Voice is one of those things you have to find as a writer. Find your own voice, find the voice of your characters, the voice of your story. All that feels easy in comparison to preserving my voice on tour.
The first night of my southern Ontario book tour was raucous and fun, and I definitely did a little too much talking over loud music after the reading and Q&A. I could feel a corner of my throat bruising. Then I went to a party afterward. And then I knew for sure I’d injured my voice.

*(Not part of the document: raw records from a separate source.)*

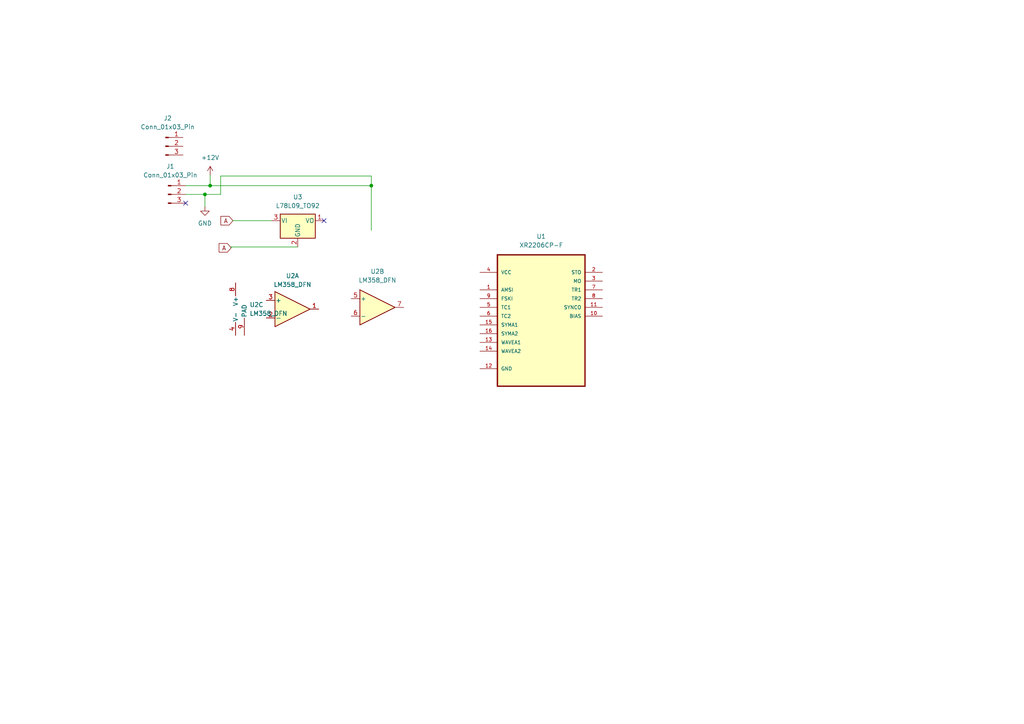
<source format=kicad_sch>
(kicad_sch (version 20230121) (generator eeschema)

  (uuid 0c7b514e-f372-40af-bc00-d5274eb49df1)

  (paper "A4")

  

  (junction (at 60.96 53.848) (diameter 0) (color 0 0 0 0)
    (uuid 421c74eb-b035-429b-b632-d7b30d93c02c)
  )
  (junction (at 59.436 56.388) (diameter 0) (color 0 0 0 0)
    (uuid 6a1673e4-a8a3-416e-b30a-6e21a675d328)
  )
  (junction (at 107.696 53.848) (diameter 0) (color 0 0 0 0)
    (uuid d49d4374-0307-4d30-ac99-7b94d43bb7b6)
  )

  (no_connect (at 53.848 58.928) (uuid b0d7a164-5814-46de-a72c-57860de46ffc))
  (no_connect (at 93.98 64.008) (uuid fee83c11-07b7-4ce1-add8-0c19db4223e7))

  (wire (pts (xy 59.436 59.944) (xy 59.436 56.388))
    (stroke (width 0) (type default))
    (uuid 037b3fdb-3e4f-449f-8d4d-14eafc493064)
  )
  (wire (pts (xy 53.848 53.848) (xy 60.96 53.848))
    (stroke (width 0) (type default))
    (uuid 0e7f2463-e703-47a2-8d92-53d3da25609e)
  )
  (wire (pts (xy 107.696 53.848) (xy 60.96 53.848))
    (stroke (width 0) (type default))
    (uuid 0f8a5316-3d9e-43bf-b508-6206cb9d4b3a)
  )
  (wire (pts (xy 67.564 64.008) (xy 78.74 64.008))
    (stroke (width 0) (type default))
    (uuid 2bc25fd5-6d67-4cf1-8543-b93aad758321)
  )
  (wire (pts (xy 107.696 51.054) (xy 64.008 51.054))
    (stroke (width 0) (type default))
    (uuid 5238da8c-f7bd-4811-a798-ad5006d0362f)
  )
  (wire (pts (xy 67.056 71.882) (xy 67.056 71.628))
    (stroke (width 0) (type default))
    (uuid 53b827d2-03dd-4274-bcc5-07994e79a38b)
  )
  (wire (pts (xy 107.696 51.054) (xy 107.696 53.848))
    (stroke (width 0) (type default))
    (uuid 575524db-e782-4194-9000-5433219bcb9a)
  )
  (wire (pts (xy 86.36 71.628) (xy 67.056 71.628))
    (stroke (width 0) (type default))
    (uuid 79f5cc8c-2c52-40a7-98c8-e9f9e9487c4d)
  )
  (wire (pts (xy 64.008 51.054) (xy 64.008 56.388))
    (stroke (width 0) (type default))
    (uuid 7f949c9d-db77-46ed-9747-f847d0559525)
  )
  (wire (pts (xy 60.96 53.848) (xy 60.96 50.8))
    (stroke (width 0) (type default))
    (uuid 94e6d1c0-48a2-4cd8-858e-279a075e4247)
  )
  (wire (pts (xy 59.436 56.388) (xy 53.848 56.388))
    (stroke (width 0) (type default))
    (uuid e93afaba-1508-4704-9f39-c4c81d051426)
  )
  (wire (pts (xy 64.008 56.388) (xy 59.436 56.388))
    (stroke (width 0) (type default))
    (uuid ed808c77-fd97-4bf9-93af-9163375dccd8)
  )
  (wire (pts (xy 107.696 53.848) (xy 107.696 66.802))
    (stroke (width 0) (type default))
    (uuid f1639ca0-69d8-49a2-b37a-4abb0efc00a2)
  )

  (global_label "A" (shape input) (at 67.564 64.008 180) (fields_autoplaced)
    (effects (font (size 1.27 1.27)) (justify right))
    (uuid 37e9ce9a-6e87-4724-836f-5a200e266163)
    (property "Intersheetrefs" "${INTERSHEET_REFS}" (at 63.4902 64.008 0)
      (effects (font (size 1.27 1.27)) (justify right) hide)
    )
  )
  (global_label "A" (shape input) (at 67.056 71.882 180) (fields_autoplaced)
    (effects (font (size 1.27 1.27)) (justify right))
    (uuid 4f17be1a-acae-4f0c-b08e-f1500cb42cca)
    (property "Intersheetrefs" "${INTERSHEET_REFS}" (at 62.9822 71.882 0)
      (effects (font (size 1.27 1.27)) (justify right) hide)
    )
  )

  (symbol (lib_id "XR2206CP-F:XR2206CP-F") (at 156.972 89.154 0) (unit 1)
    (in_bom yes) (on_board yes) (dnp no) (fields_autoplaced)
    (uuid 033758d6-a74e-4252-a5db-2c2a5e1c0c8b)
    (property "Reference" "U1" (at 156.972 68.58 0)
      (effects (font (size 1.27 1.27)))
    )
    (property "Value" "XR2206CP-F" (at 156.972 71.12 0)
      (effects (font (size 1.27 1.27)))
    )
    (property "Footprint" "XR2206CP-F:DIP254P762X533-16" (at 156.972 89.154 0)
      (effects (font (size 1.27 1.27)) (justify bottom) hide)
    )
    (property "Datasheet" "" (at 156.972 89.154 0)
      (effects (font (size 1.27 1.27)) hide)
    )
    (property "MF" "MaxLinear, Inc." (at 156.972 89.154 0)
      (effects (font (size 1.27 1.27)) (justify bottom) hide)
    )
    (property "Description" "\nFunction Generator IC 1MHz 1 16-DIP (0.300, 7.62mm)\n" (at 156.972 89.154 0)
      (effects (font (size 1.27 1.27)) (justify bottom) hide)
    )
    (property "PACKAGE" "PDIP-16" (at 156.972 89.154 0)
      (effects (font (size 1.27 1.27)) (justify bottom) hide)
    )
    (property "MPN" "XR2206CP-F" (at 156.972 89.154 0)
      (effects (font (size 1.27 1.27)) (justify bottom) hide)
    )
    (property "Price" "None" (at 156.972 89.154 0)
      (effects (font (size 1.27 1.27)) (justify bottom) hide)
    )
    (property "Package" "PDIP-16 Exar" (at 156.972 89.154 0)
      (effects (font (size 1.27 1.27)) (justify bottom) hide)
    )
    (property "OC_FARNELL" "1798670" (at 156.972 89.154 0)
      (effects (font (size 1.27 1.27)) (justify bottom) hide)
    )
    (property "SnapEDA_Link" "https://www.snapeda.com/parts/XR2206CP-F/MaxLinear%252C+Inc./view-part/?ref=snap" (at 156.972 89.154 0)
      (effects (font (size 1.27 1.27)) (justify bottom) hide)
    )
    (property "MP" "XR2206CP-F" (at 156.972 89.154 0)
      (effects (font (size 1.27 1.27)) (justify bottom) hide)
    )
    (property "SUPPLIER" "EXAR" (at 156.972 89.154 0)
      (effects (font (size 1.27 1.27)) (justify bottom) hide)
    )
    (property "OC_NEWARK" "24R2365" (at 156.972 89.154 0)
      (effects (font (size 1.27 1.27)) (justify bottom) hide)
    )
    (property "Availability" "In Stock" (at 156.972 89.154 0)
      (effects (font (size 1.27 1.27)) (justify bottom) hide)
    )
    (property "Check_prices" "https://www.snapeda.com/parts/XR2206CP-F/MaxLinear%252C+Inc./view-part/?ref=eda" (at 156.972 89.154 0)
      (effects (font (size 1.27 1.27)) (justify bottom) hide)
    )
    (pin "12" (uuid 8aeefd8b-13ec-4ff3-99a5-e4ae9e9aae75))
    (pin "4" (uuid 9b764fd6-ba5c-4d70-9346-660b7c2f1294))
    (pin "9" (uuid 1508341d-de81-448b-8522-15bd376df859))
    (pin "15" (uuid 7f8f9fc0-18a6-47d6-ba88-383f0a2d2bf4))
    (pin "2" (uuid 040c4833-e837-4743-8c87-dd28c11d57e3))
    (pin "7" (uuid c8365e72-f429-4871-ab52-8cb1ff45ad31))
    (pin "10" (uuid 9122f891-a523-416d-b01e-6de228c7a356))
    (pin "1" (uuid fb3b152c-aa5c-4fa7-9c23-a7b48dc3eea2))
    (pin "5" (uuid b5174d92-57c8-400f-9e05-d94b9a5a71a8))
    (pin "13" (uuid 99487118-e859-4ccb-99be-7bd5d4a8eefd))
    (pin "6" (uuid e6abc4d3-f57b-4ec5-b566-ea137e69c0a8))
    (pin "8" (uuid 56988353-bb5f-4782-a8ac-4315e83be886))
    (pin "14" (uuid 43792e58-7da6-414f-a4ac-a7bb64612ea6))
    (pin "3" (uuid b620a3a2-83f1-429a-809d-24a71e0595d6))
    (pin "16" (uuid 09b060d1-b802-4550-8700-3e550621f822))
    (pin "11" (uuid 4a4ab907-5223-4b5f-8759-17982dc3b628))
    (instances
      (project "probando_importar"
        (path "/0c7b514e-f372-40af-bc00-d5274eb49df1"
          (reference "U1") (unit 1)
        )
      )
    )
  )

  (symbol (lib_id "Regulator_Linear:L78L09_TO92") (at 86.36 64.008 0) (unit 1)
    (in_bom yes) (on_board yes) (dnp no) (fields_autoplaced)
    (uuid 1203ccf5-489f-4747-b770-62f37fa8ca2c)
    (property "Reference" "U3" (at 86.36 57.15 0)
      (effects (font (size 1.27 1.27)))
    )
    (property "Value" "L78L09_TO92" (at 86.36 59.69 0)
      (effects (font (size 1.27 1.27)))
    )
    (property "Footprint" "Package_TO_SOT_THT:TO-92_Inline" (at 86.36 58.293 0)
      (effects (font (size 1.27 1.27) italic) hide)
    )
    (property "Datasheet" "http://www.st.com/content/ccc/resource/technical/document/datasheet/15/55/e5/aa/23/5b/43/fd/CD00000446.pdf/files/CD00000446.pdf/jcr:content/translations/en.CD00000446.pdf" (at 86.36 65.278 0)
      (effects (font (size 1.27 1.27)) hide)
    )
    (pin "3" (uuid f1e33624-b469-4b4e-8741-c8daae3a51a5))
    (pin "1" (uuid 3f0891c8-e78b-41a6-a83a-8890aee7d70f))
    (pin "2" (uuid ddeb306f-e4a4-4d50-961b-a27c22a4cb5c))
    (instances
      (project "probando_importar"
        (path "/0c7b514e-f372-40af-bc00-d5274eb49df1"
          (reference "U3") (unit 1)
        )
      )
    )
  )

  (symbol (lib_id "Amplifier_Operational:LM358_DFN") (at 70.866 89.662 0) (unit 3)
    (in_bom yes) (on_board yes) (dnp no) (fields_autoplaced)
    (uuid 172a1be9-f598-423f-af83-51c4aaca6d0f)
    (property "Reference" "U2" (at 72.39 88.392 0)
      (effects (font (size 1.27 1.27)) (justify left))
    )
    (property "Value" "LM358_DFN" (at 72.39 90.932 0)
      (effects (font (size 1.27 1.27)) (justify left))
    )
    (property "Footprint" "" (at 70.866 89.662 0)
      (effects (font (size 1.27 1.27)) hide)
    )
    (property "Datasheet" "www.st.com/resource/en/datasheet/lm358.pdf" (at 70.866 89.662 0)
      (effects (font (size 1.27 1.27)) hide)
    )
    (pin "5" (uuid 37b72882-1adb-4f6b-bc59-955c5d1f7aa9))
    (pin "4" (uuid 296bd46e-5d7b-40d1-a84c-5ac9e9889f4b))
    (pin "9" (uuid d825436d-3d3d-40f6-a864-e6b49dd590e8))
    (pin "2" (uuid 7391a549-ed4a-47d6-896c-6bc02d7cd99d))
    (pin "7" (uuid 0da53405-dbe2-4fd8-8904-e7103d53a885))
    (pin "3" (uuid 526366ab-cf84-4036-9f23-b07a82f560fe))
    (pin "1" (uuid 004bf0f0-cef8-4de1-992b-289e88b3f7ad))
    (pin "8" (uuid fa0e70e5-7c0a-419b-962f-bc272545b4fe))
    (pin "6" (uuid 11147ac7-5a83-414c-ac80-6044507e814b))
    (instances
      (project "probando_importar"
        (path "/0c7b514e-f372-40af-bc00-d5274eb49df1"
          (reference "U2") (unit 3)
        )
      )
    )
  )

  (symbol (lib_id "Connector:Conn_01x03_Pin") (at 48.768 56.388 0) (unit 1)
    (in_bom yes) (on_board yes) (dnp no) (fields_autoplaced)
    (uuid 41fc8283-46dc-4671-a3ee-efec462dac99)
    (property "Reference" "J1" (at 49.403 48.26 0)
      (effects (font (size 1.27 1.27)))
    )
    (property "Value" "Conn_01x03_Pin" (at 49.403 50.8 0)
      (effects (font (size 1.27 1.27)))
    )
    (property "Footprint" "Connector_AMASS:AMASS_XT30PW-M_1x02_P2.50mm_Horizontal" (at 48.768 56.388 0)
      (effects (font (size 1.27 1.27)) hide)
    )
    (property "Datasheet" "~" (at 48.768 56.388 0)
      (effects (font (size 1.27 1.27)) hide)
    )
    (pin "2" (uuid 0fef66f1-1ce0-4643-ba49-fbca6bad6692))
    (pin "3" (uuid 5bea3033-33ef-4a42-887d-aeb1fdea0ee8))
    (pin "1" (uuid 5bb7b5af-b84c-416c-ac58-b4216a1f1bf9))
    (instances
      (project "probando_importar"
        (path "/0c7b514e-f372-40af-bc00-d5274eb49df1"
          (reference "J1") (unit 1)
        )
      )
    )
  )

  (symbol (lib_id "power:GND") (at 59.436 59.944 0) (unit 1)
    (in_bom yes) (on_board yes) (dnp no) (fields_autoplaced)
    (uuid 985d4cca-7d01-4765-aa5a-ed1ad5dacff4)
    (property "Reference" "#PWR02" (at 59.436 66.294 0)
      (effects (font (size 1.27 1.27)) hide)
    )
    (property "Value" "GND" (at 59.436 64.77 0)
      (effects (font (size 1.27 1.27)))
    )
    (property "Footprint" "" (at 59.436 59.944 0)
      (effects (font (size 1.27 1.27)) hide)
    )
    (property "Datasheet" "" (at 59.436 59.944 0)
      (effects (font (size 1.27 1.27)) hide)
    )
    (pin "1" (uuid 1463506a-a87c-4629-9253-733a05bcca50))
    (instances
      (project "probando_importar"
        (path "/0c7b514e-f372-40af-bc00-d5274eb49df1"
          (reference "#PWR02") (unit 1)
        )
      )
    )
  )

  (symbol (lib_id "power:+12V") (at 60.96 50.8 0) (unit 1)
    (in_bom yes) (on_board yes) (dnp no) (fields_autoplaced)
    (uuid a1871875-b0bd-4c02-a371-616550a8c473)
    (property "Reference" "#PWR01" (at 60.96 54.61 0)
      (effects (font (size 1.27 1.27)) hide)
    )
    (property "Value" "+12V" (at 60.96 45.72 0)
      (effects (font (size 1.27 1.27)))
    )
    (property "Footprint" "" (at 60.96 50.8 0)
      (effects (font (size 1.27 1.27)) hide)
    )
    (property "Datasheet" "" (at 60.96 50.8 0)
      (effects (font (size 1.27 1.27)) hide)
    )
    (pin "1" (uuid 50c779c9-8f62-4450-9695-4b60c0ba9b66))
    (instances
      (project "probando_importar"
        (path "/0c7b514e-f372-40af-bc00-d5274eb49df1"
          (reference "#PWR01") (unit 1)
        )
      )
    )
  )

  (symbol (lib_id "Amplifier_Operational:LM358_DFN") (at 109.474 89.154 0) (unit 2)
    (in_bom yes) (on_board yes) (dnp no) (fields_autoplaced)
    (uuid a4dd67a7-32cf-4124-a847-e685895ec188)
    (property "Reference" "U2" (at 109.474 78.74 0)
      (effects (font (size 1.27 1.27)))
    )
    (property "Value" "LM358_DFN" (at 109.474 81.28 0)
      (effects (font (size 1.27 1.27)))
    )
    (property "Footprint" "" (at 109.474 89.154 0)
      (effects (font (size 1.27 1.27)) hide)
    )
    (property "Datasheet" "www.st.com/resource/en/datasheet/lm358.pdf" (at 109.474 89.154 0)
      (effects (font (size 1.27 1.27)) hide)
    )
    (pin "5" (uuid 37b72882-1adb-4f6b-bc59-955c5d1f7aa9))
    (pin "4" (uuid 296bd46e-5d7b-40d1-a84c-5ac9e9889f4b))
    (pin "9" (uuid d825436d-3d3d-40f6-a864-e6b49dd590e8))
    (pin "2" (uuid 7391a549-ed4a-47d6-896c-6bc02d7cd99d))
    (pin "7" (uuid 0da53405-dbe2-4fd8-8904-e7103d53a885))
    (pin "3" (uuid 526366ab-cf84-4036-9f23-b07a82f560fe))
    (pin "1" (uuid 004bf0f0-cef8-4de1-992b-289e88b3f7ad))
    (pin "8" (uuid fa0e70e5-7c0a-419b-962f-bc272545b4fe))
    (pin "6" (uuid 11147ac7-5a83-414c-ac80-6044507e814b))
    (instances
      (project "probando_importar"
        (path "/0c7b514e-f372-40af-bc00-d5274eb49df1"
          (reference "U2") (unit 2)
        )
      )
    )
  )

  (symbol (lib_id "Connector:Conn_01x03_Pin") (at 48.006 42.418 0) (unit 1)
    (in_bom yes) (on_board yes) (dnp no) (fields_autoplaced)
    (uuid de7324fc-3de3-4de1-afa7-980fcd6e38de)
    (property "Reference" "J2" (at 48.641 34.29 0)
      (effects (font (size 1.27 1.27)))
    )
    (property "Value" "Conn_01x03_Pin" (at 48.641 36.83 0)
      (effects (font (size 1.27 1.27)))
    )
    (property "Footprint" "TS-103-T-A-1 (1):SAMTEC_TS-103-T-A-1" (at 48.006 42.418 0)
      (effects (font (size 1.27 1.27)) hide)
    )
    (property "Datasheet" "~" (at 48.006 42.418 0)
      (effects (font (size 1.27 1.27)) hide)
    )
    (pin "3" (uuid 1925627e-c893-4ea6-89d8-86646d68dc37))
    (pin "1" (uuid 595e3c5f-cf2d-42b7-a4d4-5cfac38e2620))
    (pin "2" (uuid 3ca32e24-9230-4d08-b46b-b3cd2703f3b0))
    (instances
      (project "probando_importar"
        (path "/0c7b514e-f372-40af-bc00-d5274eb49df1"
          (reference "J2") (unit 1)
        )
      )
    )
  )

  (symbol (lib_id "Amplifier_Operational:LM358_DFN") (at 84.836 89.662 0) (unit 1)
    (in_bom yes) (on_board yes) (dnp no) (fields_autoplaced)
    (uuid f5ce3a16-0a04-4eff-89b6-107c4e9bbb30)
    (property "Reference" "U2" (at 84.836 80.01 0)
      (effects (font (size 1.27 1.27)))
    )
    (property "Value" "LM358_DFN" (at 84.836 82.55 0)
      (effects (font (size 1.27 1.27)))
    )
    (property "Footprint" "" (at 84.836 89.662 0)
      (effects (font (size 1.27 1.27)) hide)
    )
    (property "Datasheet" "www.st.com/resource/en/datasheet/lm358.pdf" (at 84.836 89.662 0)
      (effects (font (size 1.27 1.27)) hide)
    )
    (pin "5" (uuid 37b72882-1adb-4f6b-bc59-955c5d1f7aa9))
    (pin "4" (uuid 296bd46e-5d7b-40d1-a84c-5ac9e9889f4b))
    (pin "9" (uuid d825436d-3d3d-40f6-a864-e6b49dd590e8))
    (pin "2" (uuid 7391a549-ed4a-47d6-896c-6bc02d7cd99d))
    (pin "7" (uuid 0da53405-dbe2-4fd8-8904-e7103d53a885))
    (pin "3" (uuid 526366ab-cf84-4036-9f23-b07a82f560fe))
    (pin "1" (uuid 004bf0f0-cef8-4de1-992b-289e88b3f7ad))
    (pin "8" (uuid fa0e70e5-7c0a-419b-962f-bc272545b4fe))
    (pin "6" (uuid 11147ac7-5a83-414c-ac80-6044507e814b))
    (instances
      (project "probando_importar"
        (path "/0c7b514e-f372-40af-bc00-d5274eb49df1"
          (reference "U2") (unit 1)
        )
      )
    )
  )

  (sheet_instances
    (path "/" (page "1"))
  )
)

</source>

I use mine a lot, in my day job as radio host, so I know all the things you’re not supposed to do: whisper, scream, talk in a loud room, make funny voices. I have pretty much done all those over that last five days, coupled with not getting quite enough sleep and not drinking quite enough water. Add to that the nightly demands of being on tour: reading for twenty minutes, answering questions for another twenty or more, spending another twenty signing books and chatting in a loud room…every night. I don’t stand a chance.
Two more nights of tour — which I love, and which is so hard on my voice, but which I love — a long drive to Halifax with my bestie (I’m sure that won’t involve ANY talking at all, oh no) and then a big annual holiday party at my house with a huge crowd, a noisy room and lots of live music.
If I see you and I don’t say much, don’t take it personally — that’s just me, trying to find my voice again!